I go to bed and wonder why I was never

obviously

good enough for you.


When she says no to you, think of me.

Because there are always two sides to every argument, every process,

every feeling.

And you are entitled to bear them too.
Tamara Fraser Aug 2016
We speak to each other in graceful touches,

left aching and throbbing with hearts out of sync.

And then we fail to speak at all, the throbbing stops

but the ache doesn’t.


We take photos together when we feel most alive.

And then we take photos to preserve what’s left, and

snap, snap before we see the stop sign.


We call, back and forth,

like flightless birds on opposite branches, needing each other’s wings.

And then we shirk, avoid,

run and flee at the slightest word in acres of blank space.


We cling like trembling flowers,

blown to brush together and meet petal by petal.

And then our slender stems snap, both falling to the earth

to not touch again and shed our tears in the dirt.


We sketch out our dreams, like mixing colours on a free easel.

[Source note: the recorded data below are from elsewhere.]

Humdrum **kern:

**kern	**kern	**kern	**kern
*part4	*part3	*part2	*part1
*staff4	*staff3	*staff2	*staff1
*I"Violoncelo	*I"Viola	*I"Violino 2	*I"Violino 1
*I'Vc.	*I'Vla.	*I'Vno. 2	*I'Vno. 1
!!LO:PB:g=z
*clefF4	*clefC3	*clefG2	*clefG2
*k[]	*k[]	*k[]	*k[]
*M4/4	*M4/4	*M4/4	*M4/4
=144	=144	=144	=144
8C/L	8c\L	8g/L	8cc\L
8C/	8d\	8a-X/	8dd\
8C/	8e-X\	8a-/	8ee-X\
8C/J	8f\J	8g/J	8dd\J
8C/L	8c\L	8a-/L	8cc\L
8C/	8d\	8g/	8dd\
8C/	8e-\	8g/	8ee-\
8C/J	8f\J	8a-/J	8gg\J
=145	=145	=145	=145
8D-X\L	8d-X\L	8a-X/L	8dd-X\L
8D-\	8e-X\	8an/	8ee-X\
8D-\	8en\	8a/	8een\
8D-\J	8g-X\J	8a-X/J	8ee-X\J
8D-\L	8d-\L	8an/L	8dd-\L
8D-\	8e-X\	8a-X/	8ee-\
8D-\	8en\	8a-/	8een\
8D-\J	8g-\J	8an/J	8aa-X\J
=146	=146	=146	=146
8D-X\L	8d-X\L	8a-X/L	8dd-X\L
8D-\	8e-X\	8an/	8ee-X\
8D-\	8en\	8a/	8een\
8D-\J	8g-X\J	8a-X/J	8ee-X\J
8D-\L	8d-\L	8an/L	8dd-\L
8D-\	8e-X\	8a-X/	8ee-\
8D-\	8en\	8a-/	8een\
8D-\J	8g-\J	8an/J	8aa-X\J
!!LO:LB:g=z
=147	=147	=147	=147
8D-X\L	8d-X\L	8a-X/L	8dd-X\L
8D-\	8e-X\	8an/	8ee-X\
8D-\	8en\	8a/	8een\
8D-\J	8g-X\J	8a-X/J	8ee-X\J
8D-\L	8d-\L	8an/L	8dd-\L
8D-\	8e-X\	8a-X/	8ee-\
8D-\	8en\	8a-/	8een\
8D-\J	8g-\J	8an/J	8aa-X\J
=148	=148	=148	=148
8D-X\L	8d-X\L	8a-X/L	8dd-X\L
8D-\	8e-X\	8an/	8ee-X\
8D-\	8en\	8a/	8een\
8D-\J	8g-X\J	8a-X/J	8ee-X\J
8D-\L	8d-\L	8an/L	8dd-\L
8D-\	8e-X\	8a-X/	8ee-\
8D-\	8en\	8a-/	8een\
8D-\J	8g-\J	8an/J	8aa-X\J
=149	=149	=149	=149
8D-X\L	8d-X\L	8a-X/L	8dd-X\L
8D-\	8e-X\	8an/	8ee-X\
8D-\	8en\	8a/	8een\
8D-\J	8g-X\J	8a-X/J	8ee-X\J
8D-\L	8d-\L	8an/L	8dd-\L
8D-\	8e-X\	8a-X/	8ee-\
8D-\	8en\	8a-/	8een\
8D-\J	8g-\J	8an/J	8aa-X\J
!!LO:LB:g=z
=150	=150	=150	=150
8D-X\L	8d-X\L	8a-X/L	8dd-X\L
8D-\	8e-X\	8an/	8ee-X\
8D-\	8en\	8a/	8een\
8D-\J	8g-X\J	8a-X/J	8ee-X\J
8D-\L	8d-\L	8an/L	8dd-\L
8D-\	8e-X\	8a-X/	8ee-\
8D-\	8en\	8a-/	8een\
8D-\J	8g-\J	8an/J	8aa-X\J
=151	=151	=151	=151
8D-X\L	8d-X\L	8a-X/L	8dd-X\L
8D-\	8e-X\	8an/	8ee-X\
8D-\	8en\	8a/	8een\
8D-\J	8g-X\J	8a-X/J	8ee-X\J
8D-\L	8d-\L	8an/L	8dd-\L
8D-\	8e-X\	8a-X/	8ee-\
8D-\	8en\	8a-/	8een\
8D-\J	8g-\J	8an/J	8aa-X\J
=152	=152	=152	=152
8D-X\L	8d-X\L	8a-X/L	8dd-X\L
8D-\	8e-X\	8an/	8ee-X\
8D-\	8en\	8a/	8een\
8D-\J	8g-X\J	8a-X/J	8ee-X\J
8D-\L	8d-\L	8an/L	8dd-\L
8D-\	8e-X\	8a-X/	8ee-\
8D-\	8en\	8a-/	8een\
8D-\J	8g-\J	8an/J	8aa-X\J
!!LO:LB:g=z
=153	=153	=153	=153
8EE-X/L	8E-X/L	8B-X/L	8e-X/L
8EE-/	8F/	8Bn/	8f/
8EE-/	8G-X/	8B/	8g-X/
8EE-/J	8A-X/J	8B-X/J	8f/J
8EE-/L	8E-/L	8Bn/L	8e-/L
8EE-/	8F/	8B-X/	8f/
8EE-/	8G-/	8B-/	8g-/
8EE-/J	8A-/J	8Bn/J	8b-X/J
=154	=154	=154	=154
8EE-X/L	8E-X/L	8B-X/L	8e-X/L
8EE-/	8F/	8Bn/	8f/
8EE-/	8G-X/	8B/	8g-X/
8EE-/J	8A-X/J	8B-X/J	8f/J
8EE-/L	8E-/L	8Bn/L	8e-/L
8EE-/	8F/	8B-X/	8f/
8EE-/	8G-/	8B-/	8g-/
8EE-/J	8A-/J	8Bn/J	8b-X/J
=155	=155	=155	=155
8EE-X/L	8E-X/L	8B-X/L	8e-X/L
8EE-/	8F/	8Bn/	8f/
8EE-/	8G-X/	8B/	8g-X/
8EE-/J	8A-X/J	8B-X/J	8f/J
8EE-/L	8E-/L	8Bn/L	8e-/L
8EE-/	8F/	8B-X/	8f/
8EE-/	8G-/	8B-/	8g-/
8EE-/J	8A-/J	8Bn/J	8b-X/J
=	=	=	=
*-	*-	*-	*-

And then we refuse to blend them into a painting of ourselves together.


We teach each other how to feel in love,

to feel desired, to embrace and to collapse outside our own arms.

And then we teach each other what absence truly feels like,

burning and itching and rough.


We whisper nothings to each other;

promises that we shall stay, that we would wait forever and long

into the dreary days of the in-between, honeymoon long gone.

And then we turn our backs and walk to opposite sides of our universe,

to hold hands with the scarce left-over stars.


We show each other who we want more than anyone else.

And then we take each other’s hearts when we realise we are

who they never wanted.


We understand our voices and our flaws.

And then we scream foreign tongues at each other,

hurling shattered insides and twisted hopes across our distances.


The double blade to every sword we wield.